Québec ne resserrera pas l’étau du confinement et maintiendra ses allègements aux restrictions sanitaires lors de sa conférence de presse de mardi, a révélé le directeur national de santé publique, le DHoracio Arruda, en entrevue avec La Presse. À ceux qui s’inquiètent de la hausse des cas de COVID-19 provoquée par les variants, il a ce message : « Il ne faut pas paniquer ».

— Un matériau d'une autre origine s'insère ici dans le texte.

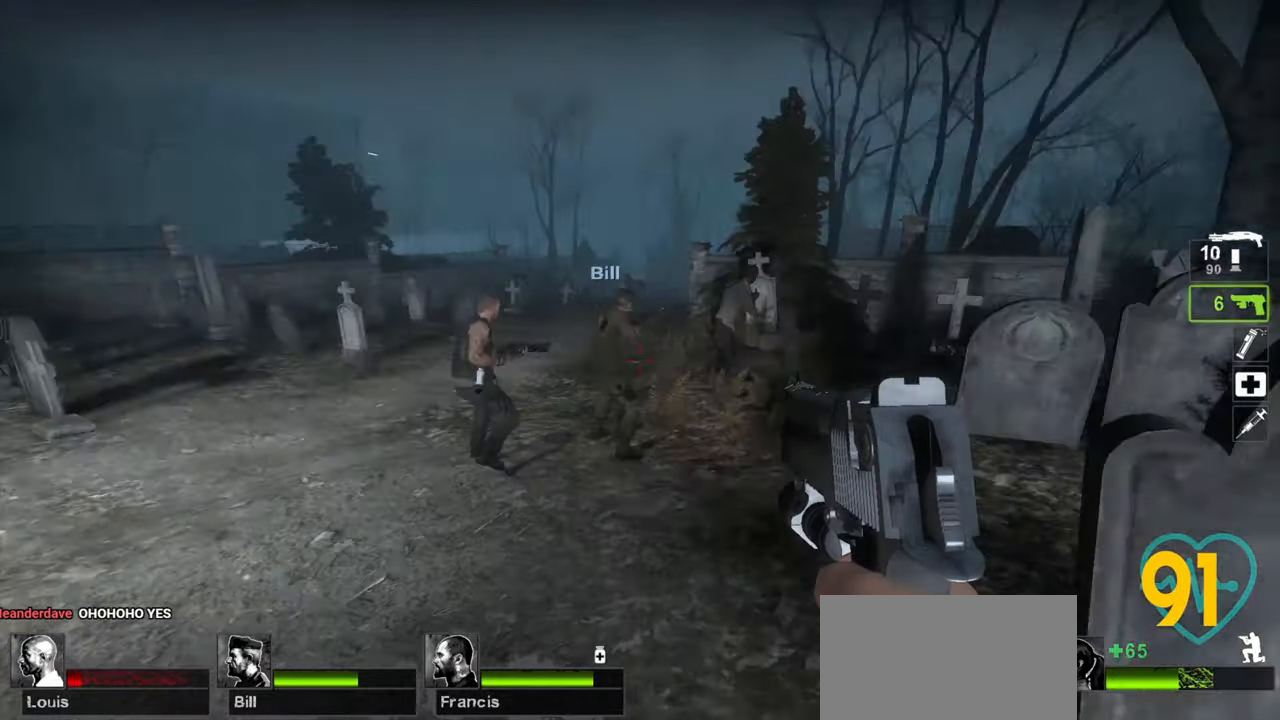
{"keys": ["ctrl"], "mouse": [], "mouse_move": "left", "events": []}
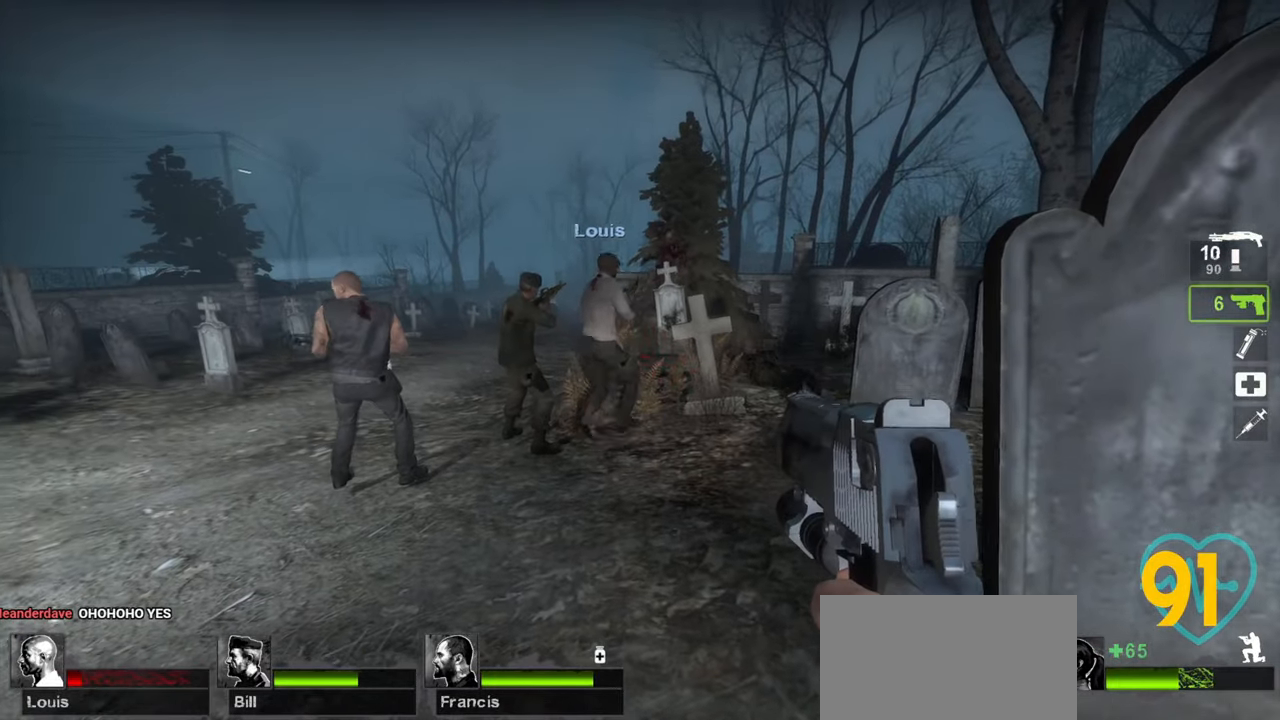
{"keys": ["ctrl"], "mouse": [], "mouse_move": "up-right", "events": []}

Le DArruda fera le point avec le premier ministre François Legault à 13 h ce mardi. Aucun changement ne sera annoncé aux règles du confinement en ce début de troisième vague de la pandémie, même si des experts et le Collège des médecins demandent à Québec de serrer la vis.

« Les variants, on savait que ça augmenterait. Au secondaire, en ramenant les 3-4-5 [en classe à temps plein], on savait que ça augmenterait le nombre de cas. Tout ça, c’est comme planifié », affirme le DArruda.

« Même si j’ai 2000 cas au Québec, mais qu’on n’a pas d’hospitalisations ou de décès de façon importante, on peut vivre avec. C’est sûr qu’on va avoir, comme les personnes âgées sont protégées, des gens de votre âge qui peut-être vont se retrouver aux soins intensifs et mourir, ce qui est horrible. Mais en même temps, est-ce que de serrer tout et que les gens fassent [des choses] en cachette, c’est mieux ? », lance-t-il.

Pour lui, avant de remettre en question les allègements ou de resserrer l’étau, « il faut attendre de voir ce qu’on a fait et voir comment la population se comporte ». « Les lieux de culte, c’est un problème surtout si on fait un souper avant, un souper après. Les gyms, c’est un problème si on ne respecte pas les consignes », illustre-t-il.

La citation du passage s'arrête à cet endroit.